**** RECORD SET ****
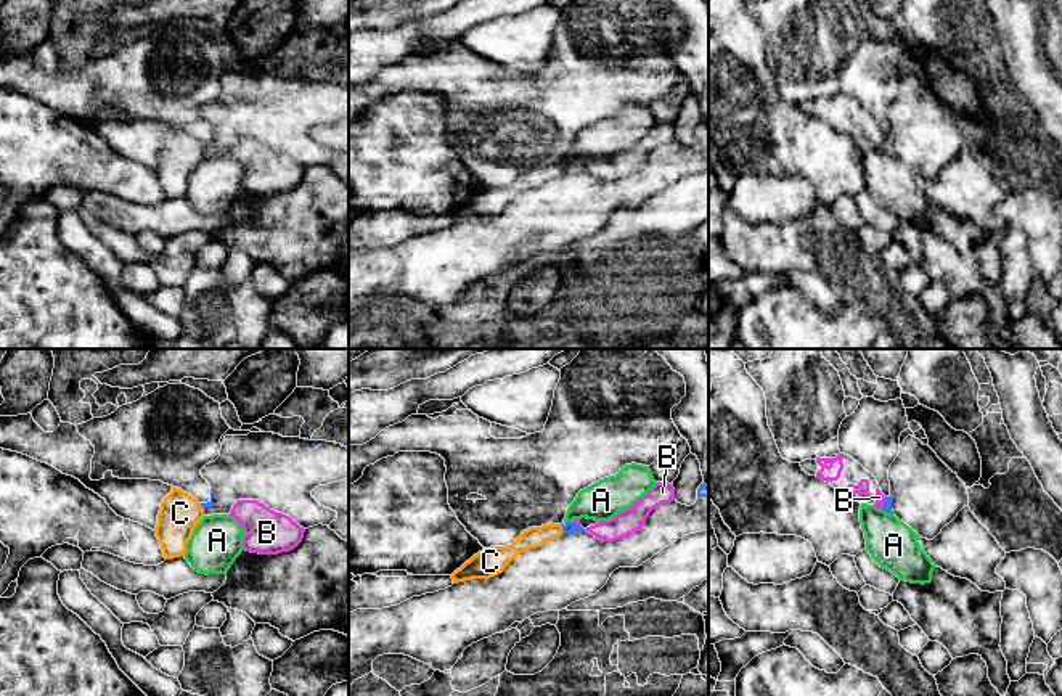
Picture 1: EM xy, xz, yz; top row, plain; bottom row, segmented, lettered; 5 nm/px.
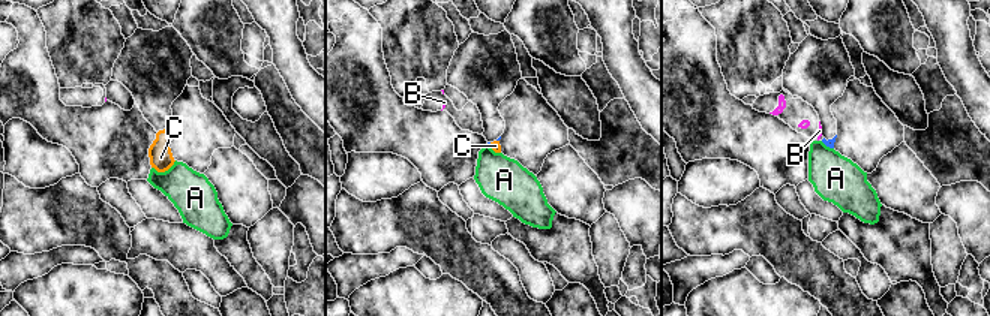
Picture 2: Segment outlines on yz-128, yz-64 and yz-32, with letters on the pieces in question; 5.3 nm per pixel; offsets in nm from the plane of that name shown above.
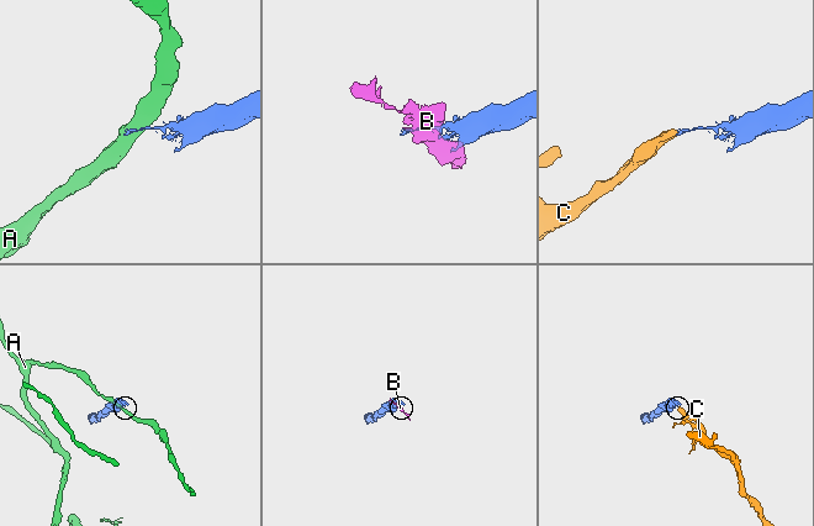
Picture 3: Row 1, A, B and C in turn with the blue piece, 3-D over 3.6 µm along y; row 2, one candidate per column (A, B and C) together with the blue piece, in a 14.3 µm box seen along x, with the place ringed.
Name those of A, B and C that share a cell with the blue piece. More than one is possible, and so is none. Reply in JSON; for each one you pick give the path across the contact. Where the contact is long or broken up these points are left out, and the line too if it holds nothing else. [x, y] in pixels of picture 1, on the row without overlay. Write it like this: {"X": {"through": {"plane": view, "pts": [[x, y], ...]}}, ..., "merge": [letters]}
{"merge": []}

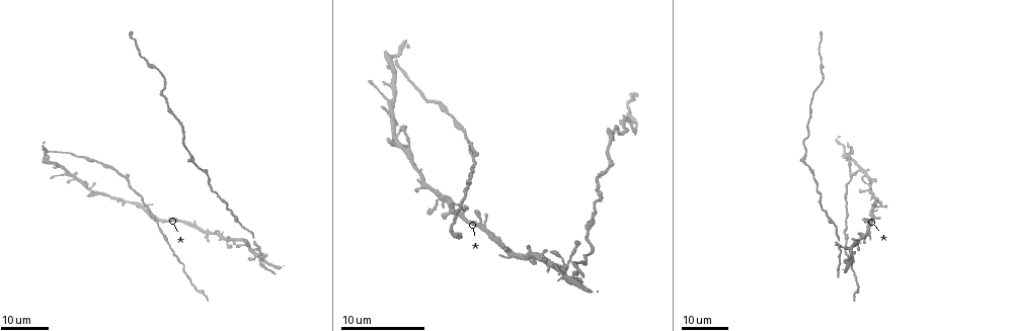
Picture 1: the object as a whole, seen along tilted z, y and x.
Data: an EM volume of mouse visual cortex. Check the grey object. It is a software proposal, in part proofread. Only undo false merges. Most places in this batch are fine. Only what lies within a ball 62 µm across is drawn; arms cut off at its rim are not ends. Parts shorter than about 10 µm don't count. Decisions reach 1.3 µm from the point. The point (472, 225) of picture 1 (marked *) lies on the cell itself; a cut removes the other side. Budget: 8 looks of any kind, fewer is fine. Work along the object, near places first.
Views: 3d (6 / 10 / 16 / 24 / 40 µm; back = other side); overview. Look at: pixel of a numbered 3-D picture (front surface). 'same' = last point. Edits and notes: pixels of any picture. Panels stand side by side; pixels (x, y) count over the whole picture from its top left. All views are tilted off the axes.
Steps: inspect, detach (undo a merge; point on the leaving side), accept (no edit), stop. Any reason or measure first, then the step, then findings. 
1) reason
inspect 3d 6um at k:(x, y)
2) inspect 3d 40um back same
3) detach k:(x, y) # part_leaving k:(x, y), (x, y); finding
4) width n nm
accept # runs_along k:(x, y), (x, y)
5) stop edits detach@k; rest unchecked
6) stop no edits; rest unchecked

sudden change in width
inspect 3d 24um at 1:(845, 240)

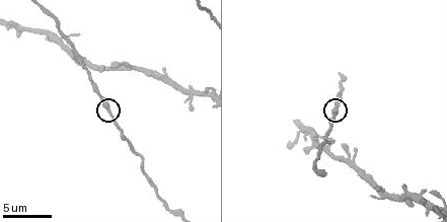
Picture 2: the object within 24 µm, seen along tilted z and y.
inspect 3d 10um at 2:(109, 111)

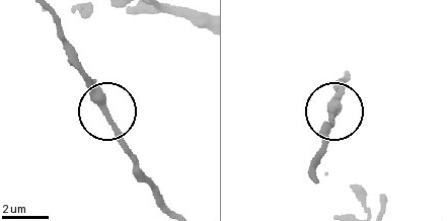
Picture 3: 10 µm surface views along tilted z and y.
accept # one cell here

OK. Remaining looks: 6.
thin arm on a thick one
inspect 3d 16um at 1:(262, 258)

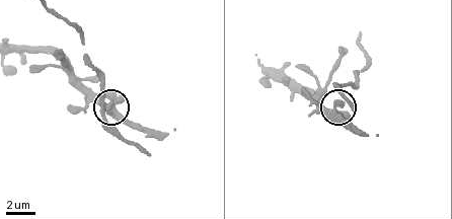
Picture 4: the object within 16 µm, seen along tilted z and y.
inspect 3d 10um at 4:(338, 106)

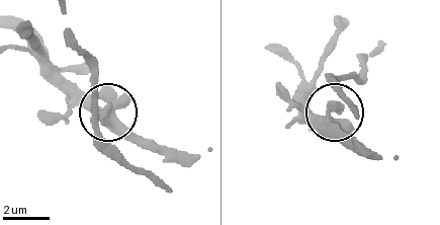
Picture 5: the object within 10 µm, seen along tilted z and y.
arms 3
accept # runs_along 5:(12, 29), (45, 65), (106, 113), (95, 107), (92, 92); all the same cell

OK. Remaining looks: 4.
narrows sharply
inspect 3d 24um at 1:(251, 238)

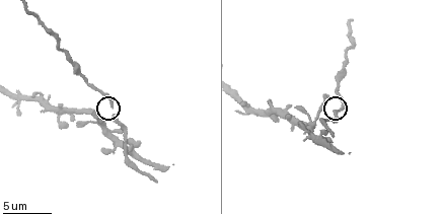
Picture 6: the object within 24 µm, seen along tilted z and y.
zoom in
inspect 3d 10um at 6:(113, 107)

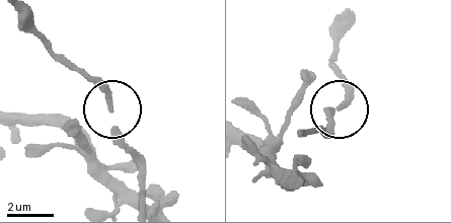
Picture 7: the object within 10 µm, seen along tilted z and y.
accept # runs_along 7:(242, 132), (296, 169), (347, 102), (343, 74); one cell here

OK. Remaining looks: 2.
calibre changes
inspect 3d 16um at 1:(148, 63)

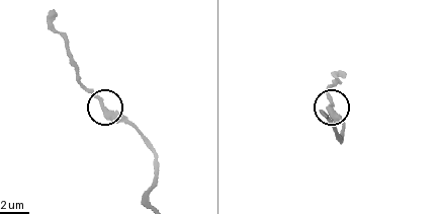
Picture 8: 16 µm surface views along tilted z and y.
inspect 3d 10um at 8:(101, 105)

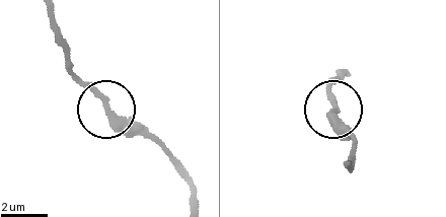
****
Retype exactly, and only, the lines from the one containing "5) stop edits detach@k; rest unchecked" through the end of the records above. Pictures stay out of the copy.

5) stop edits detach@k; rest unchecked
6) stop no edits; rest unchecked

sudden change in width
inspect 3d 24um at 1:(845, 240)

Picture 2: the object within 24 µm, seen along tilted z and y.
inspect 3d 10um at 2:(109, 111)

Picture 3: 10 µm surface views along tilted z and y.
accept # one cell here

OK. Remaining looks: 6.
thin arm on a thick one
inspect 3d 16um at 1:(262, 258)

Picture 4: the object within 16 µm, seen along tilted z and y.
inspect 3d 10um at 4:(338, 106)

Picture 5: the object within 10 µm, seen along tilted z and y.
arms 3
accept # runs_along 5:(12, 29), (45, 65), (106, 113), (95, 107), (92, 92); all the same cell

OK. Remaining looks: 4.
narrows sharply
inspect 3d 24um at 1:(251, 238)

Picture 6: the object within 24 µm, seen along tilted z and y.
zoom in
inspect 3d 10um at 6:(113, 107)

Picture 7: the object within 10 µm, seen along tilted z and y.
accept # runs_along 7:(242, 132), (296, 169), (347, 102), (343, 74); one cell here

OK. Remaining looks: 2.
calibre changes
inspect 3d 16um at 1:(148, 63)

Picture 8: 16 µm surface views along tilted z and y.
inspect 3d 10um at 8:(101, 105)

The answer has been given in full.